Eevee is set to receive a huge update soon, which will significantly improve how it handles shadows, volumes, and environmental light. It was originally slated for Blender 4.0, but has now been pushed back to ship with Blender 4.1. We’ll have to wait for that excitement, but there are a few nice features worth looking forward to in 4.0.
The Principled shader will be updated to be much more physically accurate and a little more user friendly.
The Anisotropic shader will be removed in favor of adding an Anisotropy control to the Glossy shader.
The Velvet shader has been renamed to the Sheen shader and produces much more realistic results in Cycles.
All lights will have UV coordinates that can be used for texturing them.

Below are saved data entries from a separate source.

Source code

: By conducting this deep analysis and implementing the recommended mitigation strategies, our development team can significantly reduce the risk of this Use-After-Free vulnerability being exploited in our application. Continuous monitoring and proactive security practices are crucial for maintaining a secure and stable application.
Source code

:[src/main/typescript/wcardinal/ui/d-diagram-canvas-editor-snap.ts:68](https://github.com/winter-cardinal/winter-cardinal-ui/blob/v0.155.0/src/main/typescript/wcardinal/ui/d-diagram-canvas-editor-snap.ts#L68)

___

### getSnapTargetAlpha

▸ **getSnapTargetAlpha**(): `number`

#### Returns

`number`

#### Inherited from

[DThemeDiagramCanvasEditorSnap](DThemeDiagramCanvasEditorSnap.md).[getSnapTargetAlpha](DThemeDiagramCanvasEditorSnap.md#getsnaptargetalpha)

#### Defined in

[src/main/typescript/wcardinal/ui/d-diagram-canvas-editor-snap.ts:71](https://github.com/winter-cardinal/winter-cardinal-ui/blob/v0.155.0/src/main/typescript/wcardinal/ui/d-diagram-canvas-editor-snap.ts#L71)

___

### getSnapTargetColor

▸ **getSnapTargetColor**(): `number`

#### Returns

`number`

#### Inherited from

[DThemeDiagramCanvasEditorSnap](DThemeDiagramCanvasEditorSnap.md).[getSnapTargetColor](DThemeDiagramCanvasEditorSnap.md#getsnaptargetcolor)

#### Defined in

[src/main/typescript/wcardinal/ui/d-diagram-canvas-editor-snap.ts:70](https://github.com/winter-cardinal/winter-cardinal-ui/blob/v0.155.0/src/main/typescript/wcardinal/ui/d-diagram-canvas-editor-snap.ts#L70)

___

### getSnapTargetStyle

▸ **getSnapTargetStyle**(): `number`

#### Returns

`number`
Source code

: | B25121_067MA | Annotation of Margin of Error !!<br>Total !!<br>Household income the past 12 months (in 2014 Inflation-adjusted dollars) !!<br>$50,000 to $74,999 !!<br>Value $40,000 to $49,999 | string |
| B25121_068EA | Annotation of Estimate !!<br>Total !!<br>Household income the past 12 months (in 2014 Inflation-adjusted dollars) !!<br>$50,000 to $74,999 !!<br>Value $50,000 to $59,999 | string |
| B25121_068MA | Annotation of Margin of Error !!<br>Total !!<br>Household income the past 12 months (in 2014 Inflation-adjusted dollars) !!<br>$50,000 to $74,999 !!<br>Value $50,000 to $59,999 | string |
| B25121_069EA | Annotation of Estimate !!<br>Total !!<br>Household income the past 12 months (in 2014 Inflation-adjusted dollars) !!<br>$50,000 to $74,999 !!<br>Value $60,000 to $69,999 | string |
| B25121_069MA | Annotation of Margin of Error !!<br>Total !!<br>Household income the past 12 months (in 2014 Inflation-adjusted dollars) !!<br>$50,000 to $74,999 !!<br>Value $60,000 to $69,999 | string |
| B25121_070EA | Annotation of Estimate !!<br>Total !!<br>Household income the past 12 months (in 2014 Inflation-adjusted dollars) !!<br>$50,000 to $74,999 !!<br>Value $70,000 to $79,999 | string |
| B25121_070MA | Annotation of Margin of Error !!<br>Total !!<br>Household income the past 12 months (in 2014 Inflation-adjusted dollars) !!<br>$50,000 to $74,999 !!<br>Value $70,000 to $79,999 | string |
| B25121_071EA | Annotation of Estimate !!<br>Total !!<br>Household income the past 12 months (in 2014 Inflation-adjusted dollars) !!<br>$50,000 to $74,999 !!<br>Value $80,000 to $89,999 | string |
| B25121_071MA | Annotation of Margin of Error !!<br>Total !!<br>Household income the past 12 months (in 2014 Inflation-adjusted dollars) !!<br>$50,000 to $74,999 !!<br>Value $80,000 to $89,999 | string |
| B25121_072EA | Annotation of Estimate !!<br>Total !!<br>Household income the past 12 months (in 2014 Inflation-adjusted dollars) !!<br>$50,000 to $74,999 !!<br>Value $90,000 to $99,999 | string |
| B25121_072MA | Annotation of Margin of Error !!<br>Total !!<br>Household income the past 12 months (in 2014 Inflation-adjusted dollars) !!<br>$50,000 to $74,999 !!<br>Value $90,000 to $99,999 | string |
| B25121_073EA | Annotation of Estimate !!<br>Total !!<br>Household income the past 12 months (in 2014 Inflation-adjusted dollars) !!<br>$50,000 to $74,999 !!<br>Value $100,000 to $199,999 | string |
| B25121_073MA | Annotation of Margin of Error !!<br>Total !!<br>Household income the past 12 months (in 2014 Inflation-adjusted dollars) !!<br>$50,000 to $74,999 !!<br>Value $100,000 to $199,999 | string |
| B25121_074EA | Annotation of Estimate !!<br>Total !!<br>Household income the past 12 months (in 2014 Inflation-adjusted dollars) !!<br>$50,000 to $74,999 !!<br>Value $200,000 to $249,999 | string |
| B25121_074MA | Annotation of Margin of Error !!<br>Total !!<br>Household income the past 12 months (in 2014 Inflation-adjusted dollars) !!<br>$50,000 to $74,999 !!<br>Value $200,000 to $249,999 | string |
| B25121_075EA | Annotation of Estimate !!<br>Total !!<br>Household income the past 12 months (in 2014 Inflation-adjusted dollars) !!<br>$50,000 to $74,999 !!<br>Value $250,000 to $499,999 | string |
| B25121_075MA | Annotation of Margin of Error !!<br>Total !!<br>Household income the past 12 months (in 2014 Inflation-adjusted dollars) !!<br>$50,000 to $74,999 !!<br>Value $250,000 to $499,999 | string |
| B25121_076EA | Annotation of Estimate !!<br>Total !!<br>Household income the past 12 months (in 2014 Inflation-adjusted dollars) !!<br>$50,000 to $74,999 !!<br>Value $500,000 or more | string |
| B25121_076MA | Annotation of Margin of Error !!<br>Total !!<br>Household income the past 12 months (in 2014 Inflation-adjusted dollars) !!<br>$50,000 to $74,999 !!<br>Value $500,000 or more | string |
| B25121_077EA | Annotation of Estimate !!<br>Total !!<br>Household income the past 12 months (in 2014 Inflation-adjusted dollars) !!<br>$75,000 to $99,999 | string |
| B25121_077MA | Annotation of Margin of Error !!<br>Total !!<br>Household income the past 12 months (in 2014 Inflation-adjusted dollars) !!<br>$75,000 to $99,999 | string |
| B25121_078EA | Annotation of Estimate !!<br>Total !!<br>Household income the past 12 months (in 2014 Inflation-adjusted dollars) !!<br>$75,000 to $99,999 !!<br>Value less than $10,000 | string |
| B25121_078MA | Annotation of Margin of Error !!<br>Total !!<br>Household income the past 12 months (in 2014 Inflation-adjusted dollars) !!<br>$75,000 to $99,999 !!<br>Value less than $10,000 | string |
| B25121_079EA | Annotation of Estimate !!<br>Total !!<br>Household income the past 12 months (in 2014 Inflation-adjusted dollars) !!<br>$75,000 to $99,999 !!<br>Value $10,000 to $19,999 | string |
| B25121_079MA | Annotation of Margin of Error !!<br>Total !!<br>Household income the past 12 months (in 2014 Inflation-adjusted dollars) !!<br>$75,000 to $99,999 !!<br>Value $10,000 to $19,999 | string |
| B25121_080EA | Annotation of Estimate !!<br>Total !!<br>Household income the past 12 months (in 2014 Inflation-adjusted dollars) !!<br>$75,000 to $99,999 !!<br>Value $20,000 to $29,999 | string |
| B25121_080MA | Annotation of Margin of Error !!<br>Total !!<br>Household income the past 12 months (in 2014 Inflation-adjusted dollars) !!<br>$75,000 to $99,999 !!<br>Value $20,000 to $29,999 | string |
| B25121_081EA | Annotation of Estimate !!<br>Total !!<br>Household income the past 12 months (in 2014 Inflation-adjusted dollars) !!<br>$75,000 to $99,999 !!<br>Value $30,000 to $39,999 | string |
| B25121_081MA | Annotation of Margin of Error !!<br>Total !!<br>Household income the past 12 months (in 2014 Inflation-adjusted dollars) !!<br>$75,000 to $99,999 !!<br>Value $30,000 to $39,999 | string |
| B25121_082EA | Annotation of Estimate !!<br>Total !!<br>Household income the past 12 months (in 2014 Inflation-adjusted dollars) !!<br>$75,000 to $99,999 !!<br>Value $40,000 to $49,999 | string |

The Noise and Voronoi textures will get a few new controls for adjusting their complexity.
Cycles will finally get light linking, which allows artists to specify exactly which objects each light will affect.
Cycles path guiding will support glossy materials in Blender, which helps clean up noisy scenes with lots of reflections.
The default color transform will switch from Filmic to the new AgX, which handles bright lights and saturated colors a bit more naturally. It will also work hand in hand with spectral rendering in Cycles, which is not yet implemented but on the horizon.
Comparing Filmic (left) to AgX (right)
Blender will also support HDR output in the viewport on Mac when using the Standard color transform.
Add-on developers will be able to use USD Hydra delegates for implementing external render engines with Blender, which improves performance and compatibility with other 3D apps. This should encourage more renderers to support Blender if they don’t already.
A new filter node, called Kuwahara, will allow you to easily apply a stylized painterly effect to your renders in real time.
A new retiming tool in the VSE will allow you to slow down and speed up clips. Multiple control points can be added per clip, so you won’t need to split clips in order to do complex timing adjustments.
Audio editing will also be upgraded with sound strips getting an equalizer modifier.
Minimum OpenGL version required has been bumped to 4.3 for Linux and Windows, support has been dropped for Intel HD4000 GPUs, and Mac now requires a GPU and MacOS version that supports Metal 2.2.
Read more about Blender hardware requirements.
Blender 4.0 is not a major overhaul, but it is a significant update that is taking several important steps in the right direction when it comes to user experience, power, and performance.
We're certainly excited about it here at CG Cookie, and we'll be ready to share an updated Blender Basics series when it's officially released.